GNU Make: warning: ignoring old commands for target `xxx'

Question

Could you please help me to understand how GNU Make (version 3.81) processes simple Makefile? Here is the file:

.PHONY: a b c e f
a : b c
    @echo "> a(b,c)"
e : a
    @echo "> e(a)"
e : f
    @echo "> e(f)"
f :
    @echo "> f()"
b :
    @echo "> b()"
c :
    @echo "> c()"

Now I run command

make e

to build 'e' target. Make's output looks like:

Makefile:7: warning: overriding commands for target `e'
Makefile:5: warning: ignoring old commands for target `e'
> f()
> b()
> c()
> a(b,c)
> e(f)

http://www.gnu.org/software/make/manual/html_node/Error-Messages.html gives next explanation:

‘warning: overriding recipe for target `xxx'’

‘warning: ignoring old recipe for target `xxx'’

GNU make allows only one recipe to be specified per target (except for double-colon rules). If you give a recipe for a target which already has been defined to have one, this warning is issued and the second recipe will overwrite the first.

But from output we can see that commands for build 'a' target are also performed.
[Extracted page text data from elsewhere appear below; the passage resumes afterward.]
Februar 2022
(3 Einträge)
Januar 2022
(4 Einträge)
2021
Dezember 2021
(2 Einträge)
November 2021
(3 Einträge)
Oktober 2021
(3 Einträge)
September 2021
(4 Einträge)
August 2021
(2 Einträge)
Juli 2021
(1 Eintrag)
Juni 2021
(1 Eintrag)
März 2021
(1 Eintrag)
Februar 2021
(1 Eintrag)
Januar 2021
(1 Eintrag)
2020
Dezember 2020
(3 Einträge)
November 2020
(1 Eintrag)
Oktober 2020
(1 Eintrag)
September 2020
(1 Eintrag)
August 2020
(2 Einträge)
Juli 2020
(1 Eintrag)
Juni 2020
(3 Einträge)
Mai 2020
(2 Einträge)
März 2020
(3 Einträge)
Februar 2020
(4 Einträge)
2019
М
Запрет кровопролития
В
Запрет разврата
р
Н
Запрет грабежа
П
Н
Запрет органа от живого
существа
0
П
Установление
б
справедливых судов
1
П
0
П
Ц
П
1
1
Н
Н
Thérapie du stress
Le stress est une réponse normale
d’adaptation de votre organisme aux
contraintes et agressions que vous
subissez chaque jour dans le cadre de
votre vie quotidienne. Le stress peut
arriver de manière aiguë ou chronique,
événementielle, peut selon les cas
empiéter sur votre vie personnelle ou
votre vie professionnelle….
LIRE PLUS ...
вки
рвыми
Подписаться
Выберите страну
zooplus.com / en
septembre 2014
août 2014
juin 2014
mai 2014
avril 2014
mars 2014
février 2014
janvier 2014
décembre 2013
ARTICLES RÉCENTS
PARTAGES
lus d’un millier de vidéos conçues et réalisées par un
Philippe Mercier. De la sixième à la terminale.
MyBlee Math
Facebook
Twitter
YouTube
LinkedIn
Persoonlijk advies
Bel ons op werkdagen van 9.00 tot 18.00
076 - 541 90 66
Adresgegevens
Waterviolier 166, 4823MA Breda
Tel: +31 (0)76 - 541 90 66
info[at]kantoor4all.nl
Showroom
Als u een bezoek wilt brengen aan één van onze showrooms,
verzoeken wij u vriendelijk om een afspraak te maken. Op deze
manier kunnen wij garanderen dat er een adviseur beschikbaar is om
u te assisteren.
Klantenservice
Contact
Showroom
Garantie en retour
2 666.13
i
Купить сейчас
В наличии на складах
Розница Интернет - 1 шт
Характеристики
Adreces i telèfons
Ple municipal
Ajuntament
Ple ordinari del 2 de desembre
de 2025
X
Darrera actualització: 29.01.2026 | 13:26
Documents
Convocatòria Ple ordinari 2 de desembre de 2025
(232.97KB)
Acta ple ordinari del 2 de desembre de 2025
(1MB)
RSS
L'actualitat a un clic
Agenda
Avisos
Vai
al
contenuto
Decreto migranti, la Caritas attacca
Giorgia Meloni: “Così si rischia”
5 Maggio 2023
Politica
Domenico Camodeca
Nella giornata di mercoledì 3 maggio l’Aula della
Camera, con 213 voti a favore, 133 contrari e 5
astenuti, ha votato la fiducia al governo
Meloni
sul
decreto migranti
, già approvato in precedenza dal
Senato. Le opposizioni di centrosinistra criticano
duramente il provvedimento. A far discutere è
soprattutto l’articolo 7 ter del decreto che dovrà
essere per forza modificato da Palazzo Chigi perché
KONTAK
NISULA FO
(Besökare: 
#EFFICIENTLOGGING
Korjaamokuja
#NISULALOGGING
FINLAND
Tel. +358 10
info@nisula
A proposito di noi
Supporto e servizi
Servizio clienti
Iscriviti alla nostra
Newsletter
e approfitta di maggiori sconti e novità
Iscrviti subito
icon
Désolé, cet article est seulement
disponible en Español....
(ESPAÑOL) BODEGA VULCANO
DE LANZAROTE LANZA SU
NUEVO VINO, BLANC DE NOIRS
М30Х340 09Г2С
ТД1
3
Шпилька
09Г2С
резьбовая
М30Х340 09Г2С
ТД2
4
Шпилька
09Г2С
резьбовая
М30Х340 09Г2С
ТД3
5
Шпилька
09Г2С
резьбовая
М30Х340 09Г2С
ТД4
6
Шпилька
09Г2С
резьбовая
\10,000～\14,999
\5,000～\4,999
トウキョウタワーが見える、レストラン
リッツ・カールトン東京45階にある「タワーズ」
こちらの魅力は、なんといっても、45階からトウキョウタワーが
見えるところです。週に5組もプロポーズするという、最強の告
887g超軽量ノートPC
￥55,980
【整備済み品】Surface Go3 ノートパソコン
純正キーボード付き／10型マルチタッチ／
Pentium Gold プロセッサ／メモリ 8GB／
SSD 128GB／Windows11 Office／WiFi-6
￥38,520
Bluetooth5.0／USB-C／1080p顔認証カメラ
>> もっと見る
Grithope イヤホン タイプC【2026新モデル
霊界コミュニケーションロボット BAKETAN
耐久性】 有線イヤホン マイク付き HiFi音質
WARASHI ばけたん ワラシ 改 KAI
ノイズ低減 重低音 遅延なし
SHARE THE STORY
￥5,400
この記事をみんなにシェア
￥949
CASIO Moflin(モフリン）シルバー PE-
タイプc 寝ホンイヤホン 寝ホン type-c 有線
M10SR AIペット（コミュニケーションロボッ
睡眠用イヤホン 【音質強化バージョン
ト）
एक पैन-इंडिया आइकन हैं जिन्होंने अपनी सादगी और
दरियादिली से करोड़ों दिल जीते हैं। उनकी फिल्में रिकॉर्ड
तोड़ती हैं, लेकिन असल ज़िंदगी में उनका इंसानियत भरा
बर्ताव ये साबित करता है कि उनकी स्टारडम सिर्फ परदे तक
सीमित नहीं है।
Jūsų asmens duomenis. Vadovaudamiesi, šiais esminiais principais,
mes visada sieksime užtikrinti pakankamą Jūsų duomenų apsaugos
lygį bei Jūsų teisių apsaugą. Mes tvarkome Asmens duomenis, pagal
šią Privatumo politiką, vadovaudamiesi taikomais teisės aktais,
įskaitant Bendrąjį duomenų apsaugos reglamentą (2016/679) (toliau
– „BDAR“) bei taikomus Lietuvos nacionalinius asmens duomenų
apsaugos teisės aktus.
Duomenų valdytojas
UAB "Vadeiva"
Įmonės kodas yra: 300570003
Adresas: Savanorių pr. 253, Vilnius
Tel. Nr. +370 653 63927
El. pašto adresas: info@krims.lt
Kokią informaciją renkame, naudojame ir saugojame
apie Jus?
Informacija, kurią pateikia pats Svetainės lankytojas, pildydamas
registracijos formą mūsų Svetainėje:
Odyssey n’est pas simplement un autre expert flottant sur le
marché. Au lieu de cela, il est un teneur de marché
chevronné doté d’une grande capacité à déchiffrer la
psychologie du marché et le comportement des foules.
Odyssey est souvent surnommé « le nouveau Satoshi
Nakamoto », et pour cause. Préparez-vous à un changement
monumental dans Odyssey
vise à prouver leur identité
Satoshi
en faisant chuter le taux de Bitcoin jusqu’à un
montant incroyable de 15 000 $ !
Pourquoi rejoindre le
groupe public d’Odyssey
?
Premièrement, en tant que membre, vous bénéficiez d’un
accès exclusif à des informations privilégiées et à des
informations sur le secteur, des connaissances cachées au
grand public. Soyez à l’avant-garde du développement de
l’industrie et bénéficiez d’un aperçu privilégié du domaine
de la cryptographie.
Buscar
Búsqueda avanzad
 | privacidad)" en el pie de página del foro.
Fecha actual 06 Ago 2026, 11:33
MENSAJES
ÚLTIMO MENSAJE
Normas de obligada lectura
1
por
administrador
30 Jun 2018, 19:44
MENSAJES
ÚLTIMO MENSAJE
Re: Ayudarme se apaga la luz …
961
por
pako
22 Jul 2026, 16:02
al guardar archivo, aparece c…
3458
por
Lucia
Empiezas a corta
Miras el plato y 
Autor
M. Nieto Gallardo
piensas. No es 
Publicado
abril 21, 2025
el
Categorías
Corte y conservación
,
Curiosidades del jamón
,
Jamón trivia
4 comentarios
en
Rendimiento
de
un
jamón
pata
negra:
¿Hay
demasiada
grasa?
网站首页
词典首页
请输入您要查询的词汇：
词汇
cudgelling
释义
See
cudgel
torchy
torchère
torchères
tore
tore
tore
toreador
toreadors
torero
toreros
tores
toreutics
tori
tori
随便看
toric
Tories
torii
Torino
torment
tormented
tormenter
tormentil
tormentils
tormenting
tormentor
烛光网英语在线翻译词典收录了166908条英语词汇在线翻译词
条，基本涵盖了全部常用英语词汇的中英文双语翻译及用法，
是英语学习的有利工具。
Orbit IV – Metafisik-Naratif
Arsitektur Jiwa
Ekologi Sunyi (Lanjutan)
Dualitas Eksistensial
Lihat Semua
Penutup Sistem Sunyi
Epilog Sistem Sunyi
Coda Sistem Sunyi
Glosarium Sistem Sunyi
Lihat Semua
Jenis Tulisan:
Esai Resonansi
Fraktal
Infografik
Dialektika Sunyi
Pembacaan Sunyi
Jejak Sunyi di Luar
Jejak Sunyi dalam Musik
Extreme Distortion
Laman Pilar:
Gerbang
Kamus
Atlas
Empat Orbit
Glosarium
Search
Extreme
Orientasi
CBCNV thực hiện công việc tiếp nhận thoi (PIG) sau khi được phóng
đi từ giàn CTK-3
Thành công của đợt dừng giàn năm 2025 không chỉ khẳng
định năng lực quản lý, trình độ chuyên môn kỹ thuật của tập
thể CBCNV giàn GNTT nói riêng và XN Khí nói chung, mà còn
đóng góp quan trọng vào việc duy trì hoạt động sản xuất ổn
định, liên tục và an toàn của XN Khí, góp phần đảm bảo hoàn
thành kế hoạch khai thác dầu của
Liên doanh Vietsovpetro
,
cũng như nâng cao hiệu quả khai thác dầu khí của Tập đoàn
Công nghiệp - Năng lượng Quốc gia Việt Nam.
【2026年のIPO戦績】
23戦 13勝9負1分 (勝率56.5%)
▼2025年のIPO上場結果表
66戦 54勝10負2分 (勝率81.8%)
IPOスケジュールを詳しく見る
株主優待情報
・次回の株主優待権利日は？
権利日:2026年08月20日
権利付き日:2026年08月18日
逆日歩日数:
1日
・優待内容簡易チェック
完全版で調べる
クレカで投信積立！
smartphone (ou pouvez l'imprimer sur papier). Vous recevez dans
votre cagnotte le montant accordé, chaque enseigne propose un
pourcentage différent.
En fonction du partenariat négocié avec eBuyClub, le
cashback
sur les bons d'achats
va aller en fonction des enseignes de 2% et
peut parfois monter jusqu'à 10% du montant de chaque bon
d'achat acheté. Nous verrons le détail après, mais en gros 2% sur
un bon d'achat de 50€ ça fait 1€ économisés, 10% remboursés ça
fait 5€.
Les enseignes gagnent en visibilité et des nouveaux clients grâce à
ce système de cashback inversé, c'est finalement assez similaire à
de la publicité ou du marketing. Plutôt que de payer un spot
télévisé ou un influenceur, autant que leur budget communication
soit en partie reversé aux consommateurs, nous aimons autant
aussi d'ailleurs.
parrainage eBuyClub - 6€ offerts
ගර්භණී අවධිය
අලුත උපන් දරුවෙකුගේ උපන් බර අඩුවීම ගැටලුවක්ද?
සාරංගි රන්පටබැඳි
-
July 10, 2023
I thought that according to description at 'Error-Messages' page make, while processing this Makefile and trying to build 'e' target (make e), should at first place decides that 'e' depends on 'a' and then overwrite this to 'e' depends on 'f'. And output should looks like:

Makefile:7: warning: overriding commands for target `e'
Makefile:5: warning: ignoring old commands for target `e'
> f()
> e(f)

But it looks like make still remember that 'e' depends on 'a' and not overwrite recipe at all.

Please help me to understand this behavior. Why are commands for building 'a' target still performed, even after recipe overwriting?

Answer 1

The dependencies are distinct from the commands. The dependency on a is not forgotten, but the commands are.